Your answer consists of the lines in the data that contain "Urinary". Copy each of them.

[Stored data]
━━━━━━━━
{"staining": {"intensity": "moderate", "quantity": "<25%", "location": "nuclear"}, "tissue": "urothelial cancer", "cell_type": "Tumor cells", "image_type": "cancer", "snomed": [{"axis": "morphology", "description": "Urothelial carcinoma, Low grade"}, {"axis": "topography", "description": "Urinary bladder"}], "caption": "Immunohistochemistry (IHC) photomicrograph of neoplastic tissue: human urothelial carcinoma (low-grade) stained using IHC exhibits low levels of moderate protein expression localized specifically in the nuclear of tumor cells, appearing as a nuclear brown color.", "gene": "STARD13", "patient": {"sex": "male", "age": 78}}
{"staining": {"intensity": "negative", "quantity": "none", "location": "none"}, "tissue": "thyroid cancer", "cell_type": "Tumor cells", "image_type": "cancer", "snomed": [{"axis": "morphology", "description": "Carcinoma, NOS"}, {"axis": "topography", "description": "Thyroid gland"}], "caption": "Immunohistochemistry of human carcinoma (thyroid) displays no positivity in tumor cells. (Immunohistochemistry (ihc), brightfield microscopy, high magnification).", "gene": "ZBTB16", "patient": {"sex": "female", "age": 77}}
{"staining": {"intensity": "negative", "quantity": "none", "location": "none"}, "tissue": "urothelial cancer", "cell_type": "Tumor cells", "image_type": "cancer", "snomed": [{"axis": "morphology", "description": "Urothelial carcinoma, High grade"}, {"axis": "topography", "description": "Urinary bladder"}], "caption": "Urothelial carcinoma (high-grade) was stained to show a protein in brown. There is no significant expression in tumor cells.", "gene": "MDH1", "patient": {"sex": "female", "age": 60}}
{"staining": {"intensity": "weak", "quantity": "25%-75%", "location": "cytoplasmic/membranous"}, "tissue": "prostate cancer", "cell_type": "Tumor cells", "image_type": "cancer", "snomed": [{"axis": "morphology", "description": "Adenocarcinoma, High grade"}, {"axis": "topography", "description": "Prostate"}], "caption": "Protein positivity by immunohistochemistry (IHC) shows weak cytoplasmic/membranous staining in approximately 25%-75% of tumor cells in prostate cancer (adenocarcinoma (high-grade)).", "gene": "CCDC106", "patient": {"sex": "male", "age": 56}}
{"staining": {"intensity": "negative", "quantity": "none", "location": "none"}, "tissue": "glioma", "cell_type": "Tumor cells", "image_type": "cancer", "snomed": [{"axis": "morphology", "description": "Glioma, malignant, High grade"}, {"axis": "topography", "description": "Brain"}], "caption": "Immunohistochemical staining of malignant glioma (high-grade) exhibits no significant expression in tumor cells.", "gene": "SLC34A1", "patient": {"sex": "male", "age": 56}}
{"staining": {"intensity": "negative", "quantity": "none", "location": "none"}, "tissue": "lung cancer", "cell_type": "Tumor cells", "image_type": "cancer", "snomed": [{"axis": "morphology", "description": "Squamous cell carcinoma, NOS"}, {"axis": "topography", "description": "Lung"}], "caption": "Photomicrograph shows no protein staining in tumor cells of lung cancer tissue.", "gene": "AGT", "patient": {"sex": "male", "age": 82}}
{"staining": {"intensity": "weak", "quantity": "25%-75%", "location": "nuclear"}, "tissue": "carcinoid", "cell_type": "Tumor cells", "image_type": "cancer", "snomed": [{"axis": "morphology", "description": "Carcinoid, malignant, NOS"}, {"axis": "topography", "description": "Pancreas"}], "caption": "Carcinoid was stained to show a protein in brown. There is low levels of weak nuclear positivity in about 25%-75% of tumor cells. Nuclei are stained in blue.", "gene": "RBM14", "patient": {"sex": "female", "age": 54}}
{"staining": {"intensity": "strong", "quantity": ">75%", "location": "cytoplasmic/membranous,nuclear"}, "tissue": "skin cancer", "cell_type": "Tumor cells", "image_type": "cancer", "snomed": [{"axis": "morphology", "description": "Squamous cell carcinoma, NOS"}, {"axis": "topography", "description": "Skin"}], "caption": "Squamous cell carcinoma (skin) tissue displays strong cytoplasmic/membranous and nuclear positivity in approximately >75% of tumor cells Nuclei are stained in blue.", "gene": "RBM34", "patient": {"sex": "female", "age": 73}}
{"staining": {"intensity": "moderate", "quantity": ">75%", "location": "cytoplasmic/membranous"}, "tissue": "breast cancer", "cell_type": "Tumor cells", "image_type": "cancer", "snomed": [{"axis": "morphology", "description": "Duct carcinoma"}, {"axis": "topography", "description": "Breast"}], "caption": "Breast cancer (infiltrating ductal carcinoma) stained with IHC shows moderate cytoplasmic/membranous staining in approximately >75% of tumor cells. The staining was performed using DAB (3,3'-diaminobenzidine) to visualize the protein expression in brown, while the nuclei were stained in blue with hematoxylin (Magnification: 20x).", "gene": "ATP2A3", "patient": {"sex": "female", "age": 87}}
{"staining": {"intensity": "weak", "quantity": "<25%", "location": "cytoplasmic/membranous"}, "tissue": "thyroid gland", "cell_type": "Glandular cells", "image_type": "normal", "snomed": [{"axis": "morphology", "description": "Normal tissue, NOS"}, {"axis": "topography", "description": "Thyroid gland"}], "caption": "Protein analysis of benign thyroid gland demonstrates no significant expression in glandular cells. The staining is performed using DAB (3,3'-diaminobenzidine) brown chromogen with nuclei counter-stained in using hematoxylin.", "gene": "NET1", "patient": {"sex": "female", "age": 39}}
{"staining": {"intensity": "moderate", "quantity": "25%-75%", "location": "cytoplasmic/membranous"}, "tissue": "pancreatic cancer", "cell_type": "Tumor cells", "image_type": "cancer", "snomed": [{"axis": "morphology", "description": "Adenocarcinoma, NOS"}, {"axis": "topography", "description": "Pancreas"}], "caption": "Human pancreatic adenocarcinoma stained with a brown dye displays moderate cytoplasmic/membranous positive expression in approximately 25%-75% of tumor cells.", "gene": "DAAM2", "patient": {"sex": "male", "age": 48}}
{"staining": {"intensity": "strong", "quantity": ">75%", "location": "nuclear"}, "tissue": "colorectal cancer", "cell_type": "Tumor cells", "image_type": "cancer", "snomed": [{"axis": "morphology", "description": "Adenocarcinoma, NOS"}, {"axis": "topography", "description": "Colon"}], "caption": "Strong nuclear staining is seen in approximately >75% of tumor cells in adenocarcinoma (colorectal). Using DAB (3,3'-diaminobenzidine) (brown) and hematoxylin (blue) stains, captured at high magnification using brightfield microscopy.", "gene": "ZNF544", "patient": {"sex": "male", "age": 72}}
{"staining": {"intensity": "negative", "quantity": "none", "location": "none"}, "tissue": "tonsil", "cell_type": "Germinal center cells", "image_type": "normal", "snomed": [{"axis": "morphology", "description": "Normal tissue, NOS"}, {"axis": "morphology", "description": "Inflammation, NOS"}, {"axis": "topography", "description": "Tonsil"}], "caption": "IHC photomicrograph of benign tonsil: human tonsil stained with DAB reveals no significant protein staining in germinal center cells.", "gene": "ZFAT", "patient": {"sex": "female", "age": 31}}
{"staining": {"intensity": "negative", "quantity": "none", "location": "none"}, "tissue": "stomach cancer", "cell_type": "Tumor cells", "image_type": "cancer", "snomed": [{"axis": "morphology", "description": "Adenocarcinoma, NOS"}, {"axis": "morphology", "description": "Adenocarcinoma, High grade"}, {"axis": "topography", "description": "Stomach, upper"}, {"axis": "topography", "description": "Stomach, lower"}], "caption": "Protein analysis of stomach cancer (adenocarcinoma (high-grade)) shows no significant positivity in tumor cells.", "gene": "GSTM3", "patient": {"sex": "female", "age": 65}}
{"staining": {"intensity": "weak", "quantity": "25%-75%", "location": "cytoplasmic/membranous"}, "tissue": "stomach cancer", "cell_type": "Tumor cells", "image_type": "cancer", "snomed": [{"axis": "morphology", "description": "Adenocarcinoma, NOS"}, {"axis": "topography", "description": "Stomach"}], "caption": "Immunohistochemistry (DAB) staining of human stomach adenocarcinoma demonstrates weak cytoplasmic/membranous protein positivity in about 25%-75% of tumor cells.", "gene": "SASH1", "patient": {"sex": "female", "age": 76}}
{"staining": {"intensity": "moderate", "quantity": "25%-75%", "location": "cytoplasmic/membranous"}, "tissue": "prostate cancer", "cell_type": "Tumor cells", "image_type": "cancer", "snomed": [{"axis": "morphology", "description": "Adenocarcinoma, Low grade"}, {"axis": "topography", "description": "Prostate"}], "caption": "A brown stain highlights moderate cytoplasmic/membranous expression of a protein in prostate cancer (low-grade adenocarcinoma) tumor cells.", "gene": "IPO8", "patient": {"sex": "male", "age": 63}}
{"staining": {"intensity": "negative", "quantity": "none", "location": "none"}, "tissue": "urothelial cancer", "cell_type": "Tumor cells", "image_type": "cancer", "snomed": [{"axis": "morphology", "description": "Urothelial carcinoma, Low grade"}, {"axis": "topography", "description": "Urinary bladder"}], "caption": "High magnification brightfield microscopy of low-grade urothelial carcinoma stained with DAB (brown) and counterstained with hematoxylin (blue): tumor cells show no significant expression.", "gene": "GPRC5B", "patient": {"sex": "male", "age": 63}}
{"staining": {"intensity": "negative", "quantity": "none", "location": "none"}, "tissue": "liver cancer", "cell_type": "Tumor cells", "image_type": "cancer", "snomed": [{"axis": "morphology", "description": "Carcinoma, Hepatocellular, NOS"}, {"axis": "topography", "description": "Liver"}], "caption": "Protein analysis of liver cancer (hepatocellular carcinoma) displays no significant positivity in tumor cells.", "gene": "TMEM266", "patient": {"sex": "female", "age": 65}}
━━━━━━━━
Task answer —
{"staining": {"intensity": "moderate", "quantity": "<25%", "location": "nuclear"}, "tissue": "urothelial cancer", "cell_type": "Tumor cells", "image_type": "cancer", "snomed": [{"axis": "morphology", "description": "Urothelial carcinoma, Low grade"}, {"axis": "topography", "description": "Urinary bladder"}], "caption": "Immunohistochemistry (IHC) photomicrograph of neoplastic tissue: human urothelial carcinoma (low-grade) stained using IHC exhibits low levels of moderate protein expression localized specifically in the nuclear of tumor cells, appearing as a nuclear brown color.", "gene": "STARD13", "patient": {"sex": "male", "age": 78}}
{"staining": {"intensity": "negative", "quantity": "none", "location": "none"}, "tissue": "urothelial cancer", "cell_type": "Tumor cells", "image_type": "cancer", "snomed": [{"axis": "morphology", "description": "Urothelial carcinoma, High grade"}, {"axis": "topography", "description": "Urinary bladder"}], "caption": "Urothelial carcinoma (high-grade) was stained to show a protein in brown. There is no significant expression in tumor cells.", "gene": "MDH1", "patient": {"sex": "female", "age": 60}}
{"staining": {"intensity": "negative", "quantity": "none", "location": "none"}, "tissue": "urothelial cancer", "cell_type": "Tumor cells", "image_type": "cancer", "snomed": [{"axis": "morphology", "description": "Urothelial carcinoma, Low grade"}, {"axis": "topography", "description": "Urinary bladder"}], "caption": "High magnification brightfield microscopy of low-grade urothelial carcinoma stained with DAB (brown) and counterstained with hematoxylin (blue): tumor cells show no significant expression.", "gene": "GPRC5B", "patient": {"sex": "male", "age": 63}}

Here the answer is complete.